Harley, which way do we go now?
This has left John with only Rolex to ride, but of course, she's great fun for him, and Harley is her best bud, especially out on the trail when she's not quite sure how to handle what's in front of her. Ole Mr. Little Ears will sometimes just bash right along beside her, ramming my knee into her rump, or John's leg, as if to say, "This way, you silly girl".  Although, when we did come to rushing brook with a stony crossing, he looked twice and tried to get out of it. He tossed his head, barged back up the trail as if to say, "Forget it, I'm going back!" I even thought  he might give a buck he was being so stubborn. But once John dismounted to lead Rolex, he decided it wasn't all that scary, and he could manage it like the big boy he really is.

 Rolex had her first meeting with ATV's on the trail today. She was spooked by them, but was a good girl. Surprisingly, they don't really faze Harley. He looks at them, but isn't scared by the noise, and all the drivers have been courteous about slowing down when they see horses.

We headed out to the quarry.  Part of the quarry trail is made of soft, sandy footing. It's a great place to let the horses canter up the hill. But with the bitless bridles, Harley thinks the race is on and likes to tear up it, not so willing to slow down. Beware low branches and duck low on his neck! We need to trim some of the canopy! John rode ahead to get a picture of me. Harley began to prance, thinking Roley Girl was leaving with out him. Then I let him go. Here we are rounding the bend:

And then slowing down as we approach Rolex and John (about halfway up the hill). The race wasn't over yet--we still had to get to the top! Can you see that big grin on my face? Yes, we were having a blast!

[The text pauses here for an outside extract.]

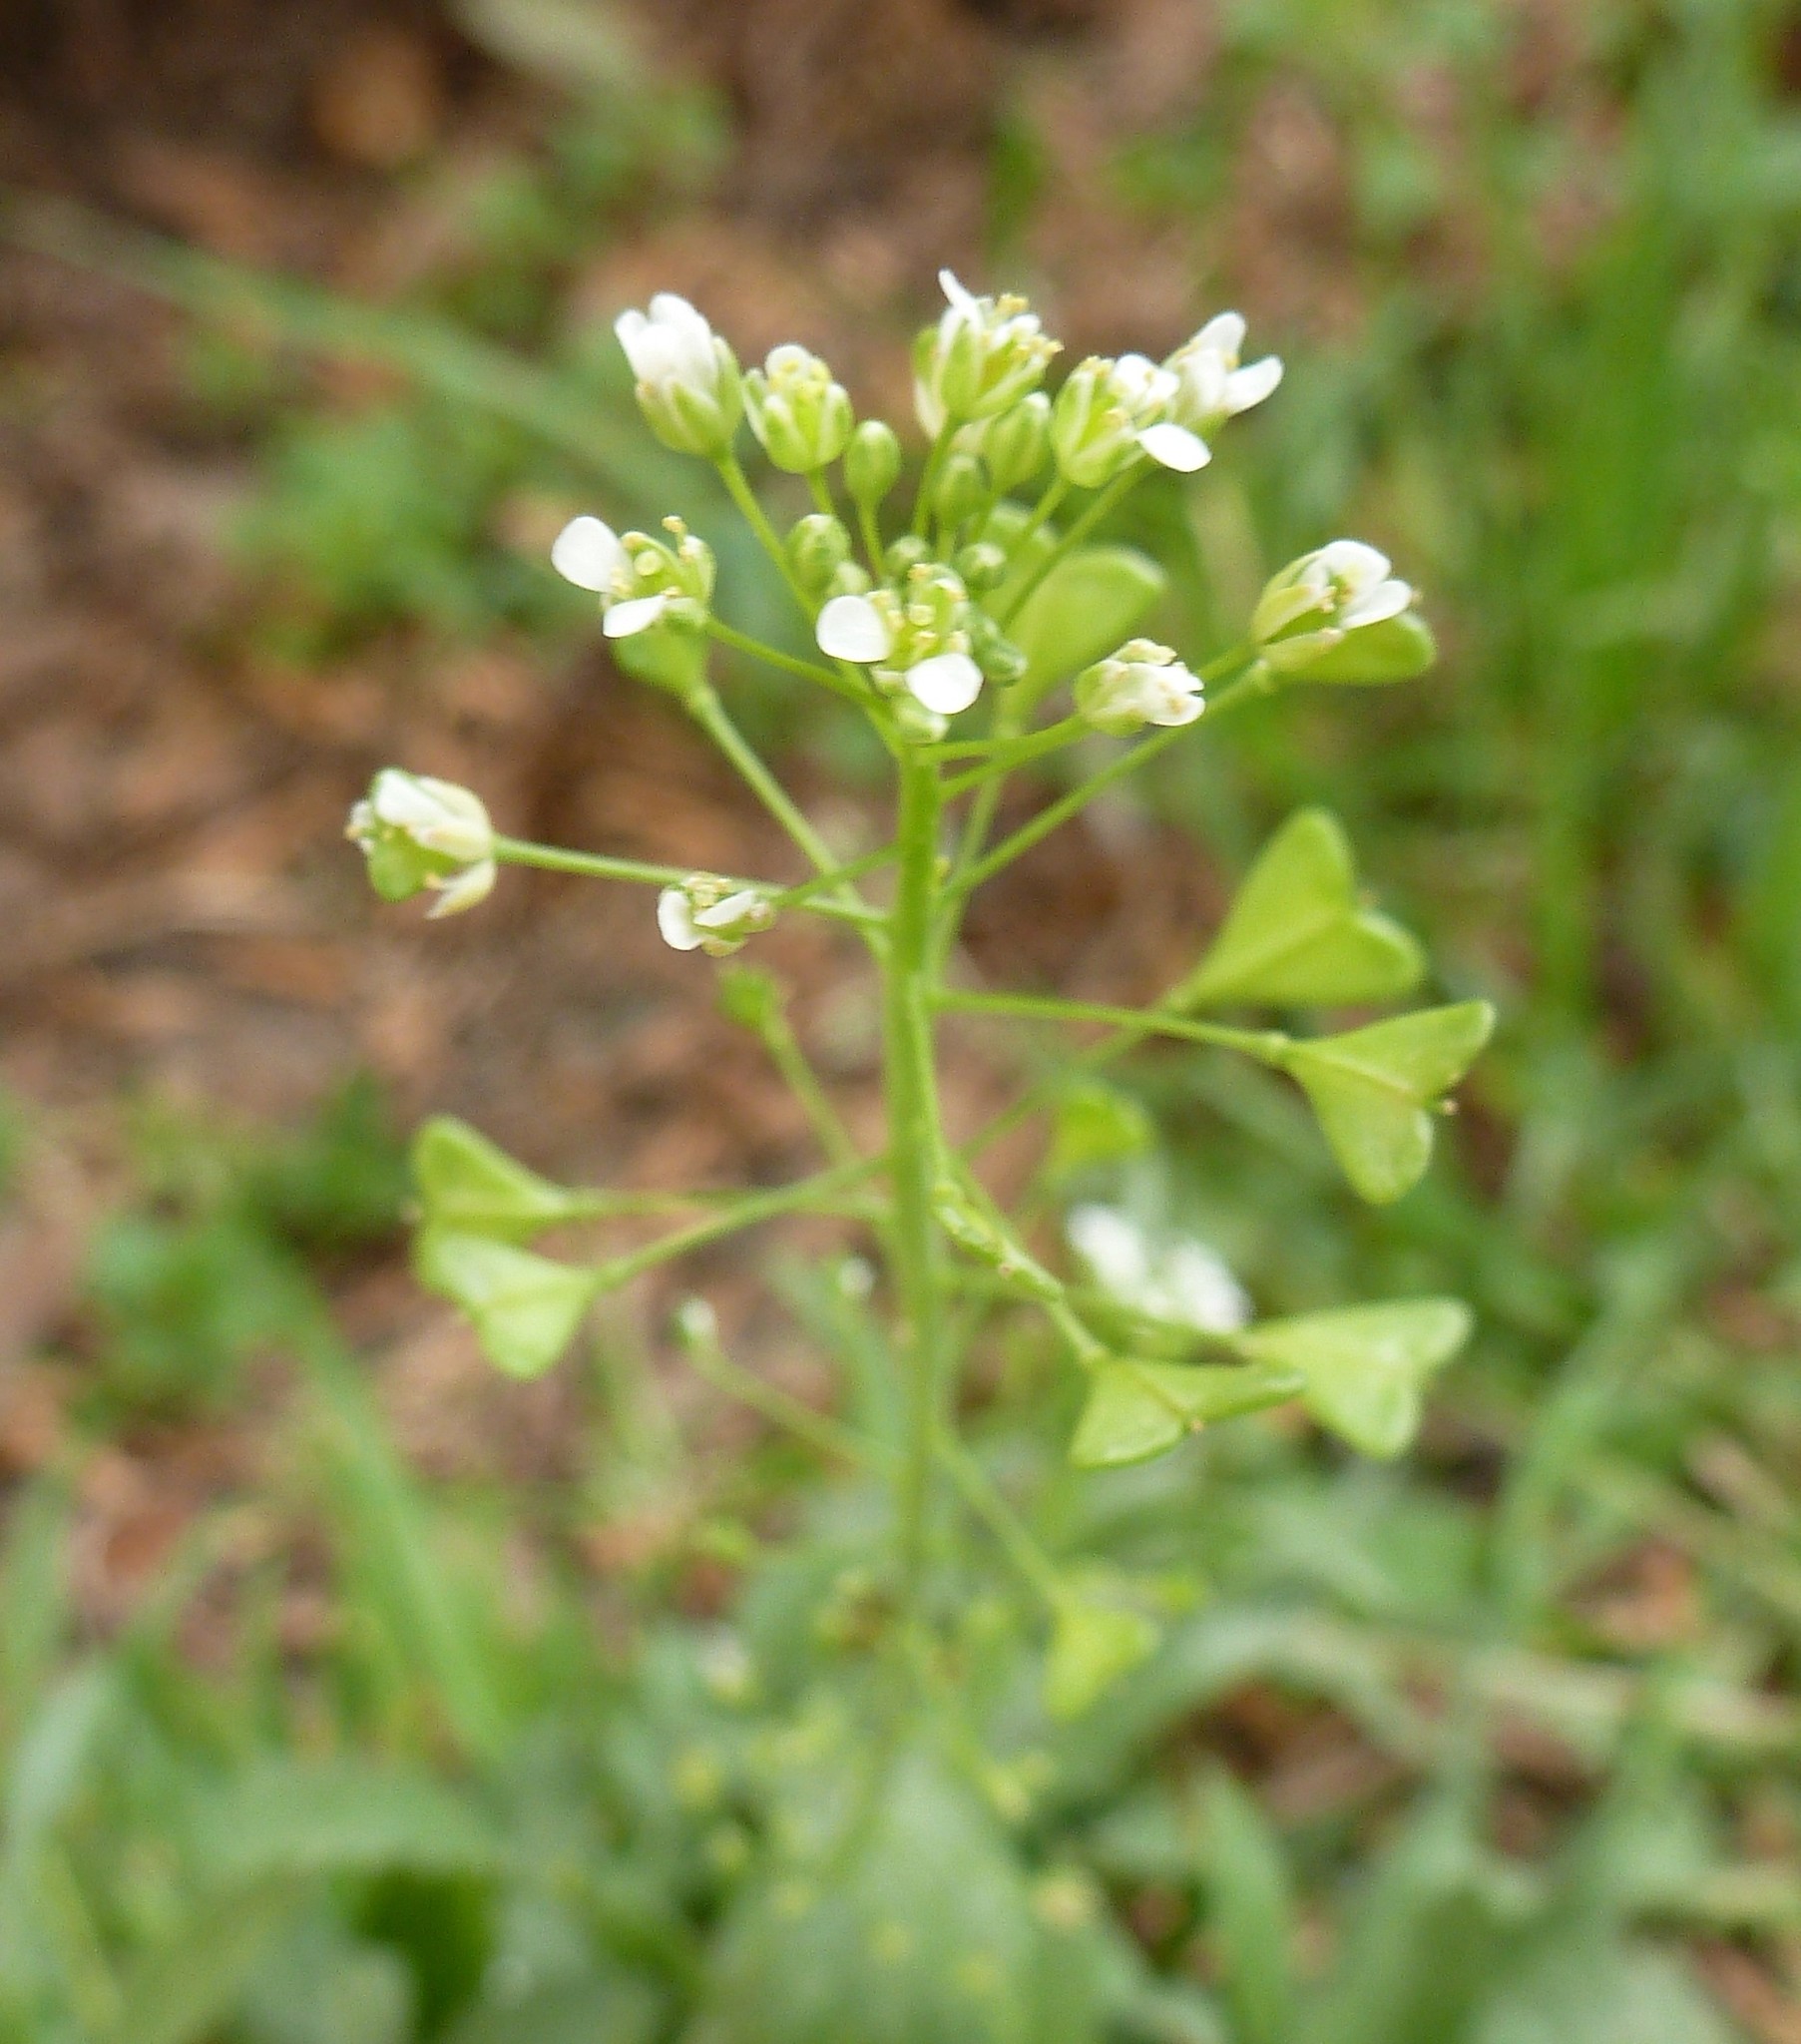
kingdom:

After having discovered some different trails veering off in new directions, we decided to do a little exploring. One branch we discovered last week, dead-ended on Route 9, a busy east-westbound highway heading to the coast and I-95. But today we took another turn, literally the "road less traveled". A lot of mucky drainage probably keeps most of the ATV riders away. Our new route actually dumped us out on Cheney Woods Rd. From there, we knew to turn right for home--as did Harley. Even though it's a dirt road, it's quite stony. Since he's barefoot, Harley is not keen to walk on rocky, pebbly terrain. So rather than risk a stone bruise, I dismounted and walked him down the road until we reached the next trail junction. The old road bed is blocked by giant boulders, perfect to use for mounting blocks!

We had to dismount again to cross a dicey old corduroy road in a swampy area. From then on, it was smooth sailing. We had our second fun canter up another hill whereupon Rolex just kept going and Harley, sure we should turn for home, reluctantly followed her, ear twitching to the side, pointed towards home. John pulled her up, Harley swung around and showed her the correct route. We got in a little jump over my favorite downed birch, then we walked them back out to the road for a cool down.
Another lovely weekend in the woods on horseback.